## Exercise goal:
Could you render every line of the material below as one string in a JSON list, skipping blank lines?

## Recorded data:
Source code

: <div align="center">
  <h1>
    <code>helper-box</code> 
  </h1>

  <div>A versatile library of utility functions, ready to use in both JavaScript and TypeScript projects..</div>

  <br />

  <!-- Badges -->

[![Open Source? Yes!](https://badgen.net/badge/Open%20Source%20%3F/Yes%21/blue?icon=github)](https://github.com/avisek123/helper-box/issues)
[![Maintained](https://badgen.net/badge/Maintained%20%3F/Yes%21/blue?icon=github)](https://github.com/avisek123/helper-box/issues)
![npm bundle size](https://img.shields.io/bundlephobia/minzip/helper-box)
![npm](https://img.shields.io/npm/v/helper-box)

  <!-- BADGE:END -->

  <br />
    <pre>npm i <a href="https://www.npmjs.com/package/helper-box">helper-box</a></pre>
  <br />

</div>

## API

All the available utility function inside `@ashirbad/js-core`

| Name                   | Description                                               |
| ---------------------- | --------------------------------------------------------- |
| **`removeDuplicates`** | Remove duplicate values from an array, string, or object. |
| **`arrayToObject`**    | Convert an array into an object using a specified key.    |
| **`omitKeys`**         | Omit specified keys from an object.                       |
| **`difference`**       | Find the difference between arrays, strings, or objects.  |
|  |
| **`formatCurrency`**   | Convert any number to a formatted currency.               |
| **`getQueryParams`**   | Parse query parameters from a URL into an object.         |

## Reply to the task:
[
  "Source code",
  ": <div align=\"center\">",
  "  <h1>",
  "    <code>helper-box</code> ",
  "  </h1>",
  "  <div>A versatile library of utility functions, ready to use in both JavaScript and TypeScript projects..</div>",
  "  <br />",
  "  <!-- Badges -->",
  "[![Open Source? Yes!](https://badgen.net/badge/Open%20Source%20%3F/Yes%21/blue?icon=github)](https://github.com/avisek123/helper-box/issues)",
  "[![Maintained](https://badgen.net/badge/Maintained%20%3F/Yes%21/blue?icon=github)](https://github.com/avisek123/helper-box/issues)",
  "![npm bundle size](https://img.shields.io/bundlephobia/minzip/helper-box)",
  "![npm](https://img.shields.io/npm/v/helper-box)",
  "  <!-- BADGE:END -->",
  "  <br />",
  "    <pre>npm i <a href=\"https://www.npmjs.com/package/helper-box\">helper-box</a></pre>",
  "  <br />",
  "</div>",
  "## API",
  "All the available utility function inside `@ashirbad/js-core`",
  "| Name                   | Description                                               |",
  "| ---------------------- | --------------------------------------------------------- |",
  "| **`removeDuplicates`** | Remove duplicate values from an array, string, or object. |",
  "| **`arrayToObject`**    | Convert an array into an object using a specified key.    |",
  "| **`omitKeys`**         | Omit specified keys from an object.                       |",
  "| **`difference`**       | Find the difference between arrays, strings, or objects.  |",
  "|  |",
  "| **`formatCurrency`**   | Convert any number to a formatted currency.               |",
  "| **`getQueryParams`**   | Parse query parameters from a URL into an object.         |"
]